-
Notifications
You must be signed in to change notification settings - Fork 81
Description
When applying a paired test, the sequence of the data is crucial.
Example
>>> df = pd.DataFrame({
... "person": ["A","B","C","C","A","B"],
... "day": [1,2,2,1,2,1],
... "value": [1,2,3,4,5,6],
... })
>>> df
person day value
0 A 1 1
1 B 2 2
2 C 2 3
3 C 1 4
4 A 2 5
5 B 1 6
Applying scipy.stats.ttest_rel on the paired data:
>>> # sort value by person A,B,C
>>> values_day_1 = df[df["day"]==1].sort_values(by="person")["value"].values
>>> values_day_2 = df[df["day"]==2].sort_values(by="person")["value"].values
>>> values_day_1, values_day_2
(array([1, 6, 4]), array([5, 2, 3]))
>>> from scipy.stats import ttest_rel
>>> ttest_rel(values_day_1, values_day_2) # call the function on the paired data
TtestResult(statistic=0.14285714285714288, pvalue=0.8994962184740788, df=2)
But
x = "day"
y = "value"
pairs = [(1,2)] # day 1 to day 2
ax = sns.boxplot(x=x, y=y, data=df)
ax = sns.stripplot(x=x, y=y, data=df)
annotator = Annotator(ax, pairs, data=df, x=x, y=y)
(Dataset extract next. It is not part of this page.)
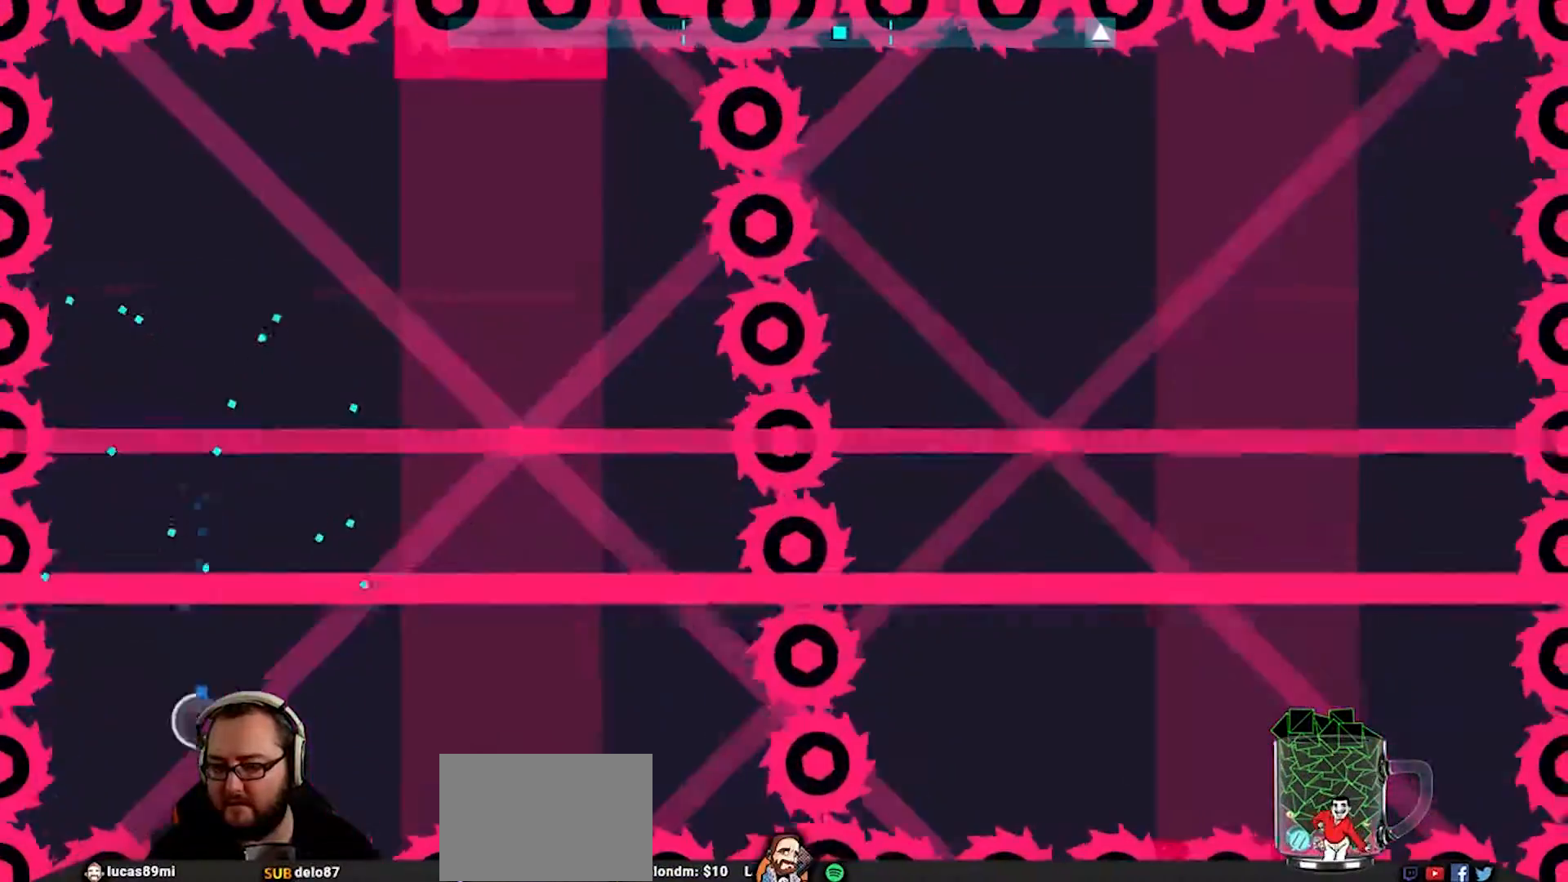
{"buttons": [], "left_stick": "up-right", "right_stick": "center", "events": [[167, "left_stick", "up"], [333, "left_stick", "up-right"]]}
annotator.configure(test='t-test_paired', text_format='star', loc='inside', verbose=True)
annotator.apply_and_annotate()
plt.show()
returns wrongly
1 vs. 2: t-test paired samples, P_val:6.667e-01 t=5.000e-01
Of course it cannot know that it should compare the one person with the same person for the relative test.
Fixing it:
>>> df.sort_values(by="person", inplace=True)
>>> df
person day value
0 A 1 1
4 A 2 5
1 B 2 2
5 B 1 6
2 C 2 3
3 C 1 4
returns correctly 1 vs. 2: t-test paired samples, P_val:8.995e-01 t=1.429e-01 (same as from scipy.stats TtestResult)
The same would go for 't-test_paired', 'Wilcoxon' (scipy.stats ttest_rel, wilcoxon) or any paired test.
Question
Is there a function to tell our annotator which is the identifier label for objects to pair (in this case it is by "person") ?
It could also then find out if pairs exists or some person did not participate on the second day for example.
Note
If we transform from wide (with identifier as index) to long format, the data is already sorted correctly in each group.
Or we change it to wide, so that identifier is grouped correctly:
>>> df_wide = df.pivot(index='person', columns='day', values='value') # long to wide
>>> df_wide
day 1 2
person
A 1 5
B 6 2
C 4 3